Try it ▸
From the line holding "Flexible Monatsmiete" to the final line of the entries, set down each line exactly, including both, and nothing more.

**** Supplied information ****

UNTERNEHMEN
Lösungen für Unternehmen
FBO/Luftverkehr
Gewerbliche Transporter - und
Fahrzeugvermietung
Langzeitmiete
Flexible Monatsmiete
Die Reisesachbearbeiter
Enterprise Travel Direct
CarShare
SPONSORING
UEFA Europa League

****

Exercise answer ▸
Flexible Monatsmiete
Die Reisesachbearbeiter
Enterprise Travel Direct
CarShare
SPONSORING
UEFA Europa League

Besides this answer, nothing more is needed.